Au Cameroun, la révision constitutionnelle relance un débat politique sensible autour du poste de vice-président, supprimé en 1996 puis récemment réintroduit. Une évolution institutionnelle qui suscite interrogations et spéculations dans un contexte déjà marqué par une forte circulation de fausses informations.
Le président Paul Biya n’a, à ce stade, procédé à aucune nomination pour ce poste clé. Cette absence alimente rumeurs et « fake news » sur les réseaux sociaux, certains avançant des noms sans confirmation officielle.
Dans un système politique où la question de la succession reste sensible, la fonction de vice-président est perçue comme stratégique, pouvant redéfinir les équilibres du pouvoir à moyen terme.

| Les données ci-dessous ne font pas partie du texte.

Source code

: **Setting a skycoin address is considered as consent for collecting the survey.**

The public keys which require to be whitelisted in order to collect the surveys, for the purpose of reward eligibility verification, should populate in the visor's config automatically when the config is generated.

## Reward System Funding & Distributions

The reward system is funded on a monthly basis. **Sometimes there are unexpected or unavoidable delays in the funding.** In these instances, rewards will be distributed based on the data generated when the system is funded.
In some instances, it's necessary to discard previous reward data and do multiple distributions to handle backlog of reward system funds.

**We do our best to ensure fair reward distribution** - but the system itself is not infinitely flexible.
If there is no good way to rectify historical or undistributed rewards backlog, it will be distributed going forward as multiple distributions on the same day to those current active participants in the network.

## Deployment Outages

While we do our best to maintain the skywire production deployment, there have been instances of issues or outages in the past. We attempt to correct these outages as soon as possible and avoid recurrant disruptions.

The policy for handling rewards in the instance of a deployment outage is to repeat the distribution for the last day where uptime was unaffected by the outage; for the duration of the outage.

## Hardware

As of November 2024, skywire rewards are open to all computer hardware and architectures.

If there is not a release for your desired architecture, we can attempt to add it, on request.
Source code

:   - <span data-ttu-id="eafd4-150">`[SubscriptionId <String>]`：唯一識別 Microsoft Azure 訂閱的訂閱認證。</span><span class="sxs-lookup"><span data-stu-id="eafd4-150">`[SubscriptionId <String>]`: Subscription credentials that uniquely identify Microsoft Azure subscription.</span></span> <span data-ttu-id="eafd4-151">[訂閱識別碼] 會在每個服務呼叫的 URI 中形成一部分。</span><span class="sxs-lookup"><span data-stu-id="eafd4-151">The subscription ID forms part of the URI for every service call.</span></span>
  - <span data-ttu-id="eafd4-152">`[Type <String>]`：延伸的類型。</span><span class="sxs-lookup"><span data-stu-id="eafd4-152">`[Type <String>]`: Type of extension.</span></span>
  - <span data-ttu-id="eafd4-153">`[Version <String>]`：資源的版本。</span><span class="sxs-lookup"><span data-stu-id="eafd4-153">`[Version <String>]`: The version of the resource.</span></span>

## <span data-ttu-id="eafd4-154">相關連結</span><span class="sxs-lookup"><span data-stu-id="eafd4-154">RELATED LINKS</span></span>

La prolifération d’informations non vérifiées illustre les tensions informationnelles qui accompagnent cette réforme. Les autorités n’ont pas encore communiqué de calendrier précis, laissant un vide propice aux spéculations.
Parallèlement, le gouvernement a publié une liste officielle de 16 soldats camerounais morts en Ukraine, une information confirmée par la Russie.

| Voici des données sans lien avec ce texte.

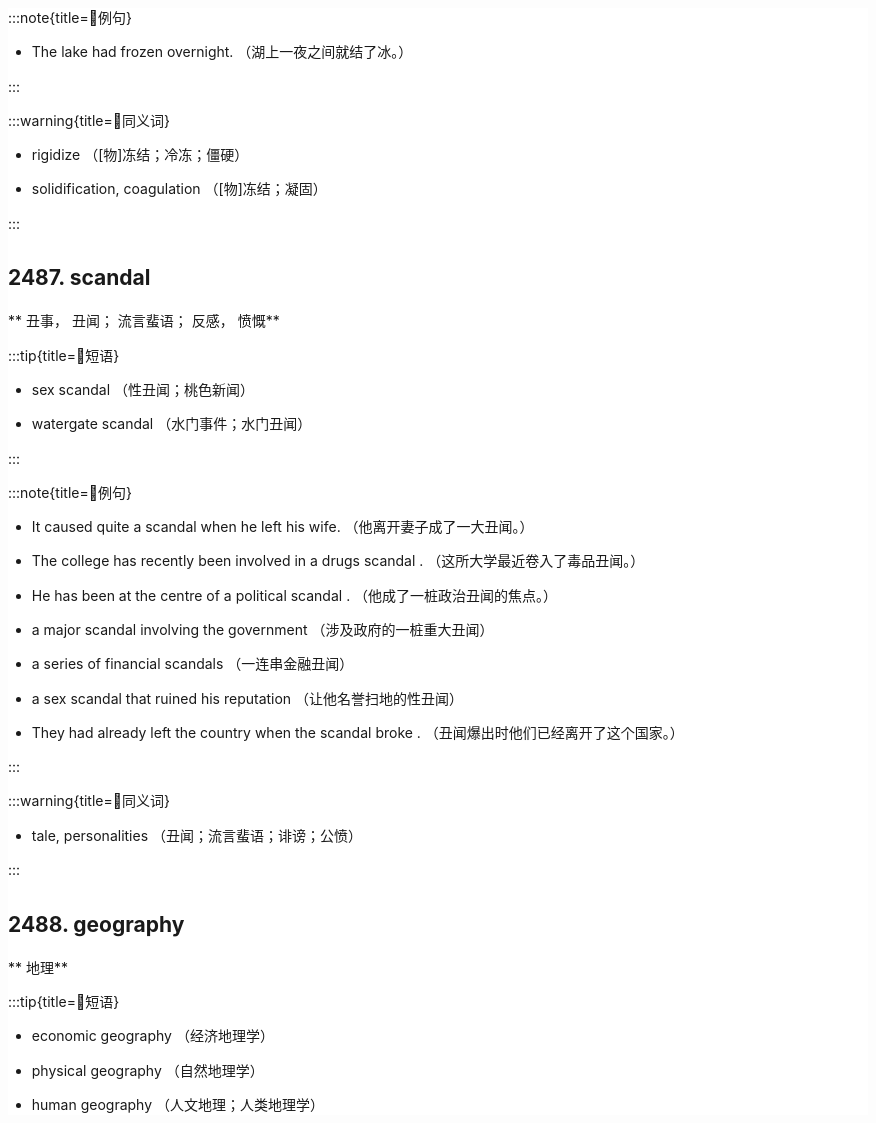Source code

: :::note{title=🎤例句}

- The lake had frozen overnight. （湖上一夜之间就结了冰。）

:::

:::warning{title=🤔同义词}

- rigidize （[物]冻结；冷冻；僵硬）

- solidification, coagulation （[物]冻结；凝固）

:::


## 2487. scandal

** 丑事， 丑闻； 流言蜚语； 反感， 愤慨**

:::tip{title=🤩短语}

- sex scandal （性丑闻；桃色新闻）

- watergate scandal （水门事件；水门丑闻）

:::

:::note{title=🎤例句}

- It caused quite a scandal when he left his wife. （他离开妻子成了一大丑闻。）

- The college has recently been involved in a drugs scandal . （这所大学最近卷入了毒品丑闻。）

- He has been at the centre of a political scandal . （他成了一桩政治丑闻的焦点。）

- a major scandal involving the government （涉及政府的一桩重大丑闻）

- a series of financial scandals （一连串金融丑闻）

- a sex scandal that ruined his reputation （让他名誉扫地的性丑闻）

- They had already left the country when the scandal broke . （丑闻爆出时他们已经离开了这个国家。）

:::

:::warning{title=🤔同义词}

- tale, personalities （丑闻；流言蜚语；诽谤；公愤）

:::


## 2488. geography

** 地理**

:::tip{title=🤩短语}

- economic geography （经济地理学）

- physical geography （自然地理学）

- human geography （人文地理；人类地理学）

Cette annonce soulève des interrogations sur les circonstances de leur présence dans le conflit, alors que Yaoundé n’avait pas officiellement communiqué auparavant sur un engagement direct ou indirect de ses ressortissants dans la guerre.

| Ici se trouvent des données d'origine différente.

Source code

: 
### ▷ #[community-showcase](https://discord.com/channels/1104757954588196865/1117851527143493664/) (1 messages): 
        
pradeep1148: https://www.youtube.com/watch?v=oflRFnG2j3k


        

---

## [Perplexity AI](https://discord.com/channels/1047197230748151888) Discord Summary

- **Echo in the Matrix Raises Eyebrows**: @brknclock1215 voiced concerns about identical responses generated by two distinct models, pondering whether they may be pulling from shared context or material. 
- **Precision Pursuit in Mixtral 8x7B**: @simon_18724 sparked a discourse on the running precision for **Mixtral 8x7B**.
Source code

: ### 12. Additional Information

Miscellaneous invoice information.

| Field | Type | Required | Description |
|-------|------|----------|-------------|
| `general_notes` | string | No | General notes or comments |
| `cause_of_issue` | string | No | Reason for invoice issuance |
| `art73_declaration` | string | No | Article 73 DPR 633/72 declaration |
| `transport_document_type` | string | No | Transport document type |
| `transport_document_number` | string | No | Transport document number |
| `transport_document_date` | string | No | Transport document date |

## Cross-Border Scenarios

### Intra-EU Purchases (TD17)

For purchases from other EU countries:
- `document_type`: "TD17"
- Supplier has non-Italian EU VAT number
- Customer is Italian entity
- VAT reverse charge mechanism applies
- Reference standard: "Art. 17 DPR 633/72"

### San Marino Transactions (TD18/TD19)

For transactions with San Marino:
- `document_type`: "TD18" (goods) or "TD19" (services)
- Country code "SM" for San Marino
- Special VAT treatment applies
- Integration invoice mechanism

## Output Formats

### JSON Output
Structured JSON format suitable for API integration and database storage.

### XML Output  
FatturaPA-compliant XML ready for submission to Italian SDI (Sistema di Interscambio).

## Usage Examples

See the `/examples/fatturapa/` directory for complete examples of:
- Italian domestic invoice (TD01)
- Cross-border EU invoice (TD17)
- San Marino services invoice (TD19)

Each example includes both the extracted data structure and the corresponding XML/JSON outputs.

Entre réforme institutionnelle, désinformation et révélation de pertes humaines à l’étranger, le Cameroun traverse une séquence politique délicate.
La gestion de la communication par les autorités sera déterminante pour contenir les tensions et éviter que ces sujets ne nourrissent davantage l’instabilité ou les spéculations au sein de l’opinion publique.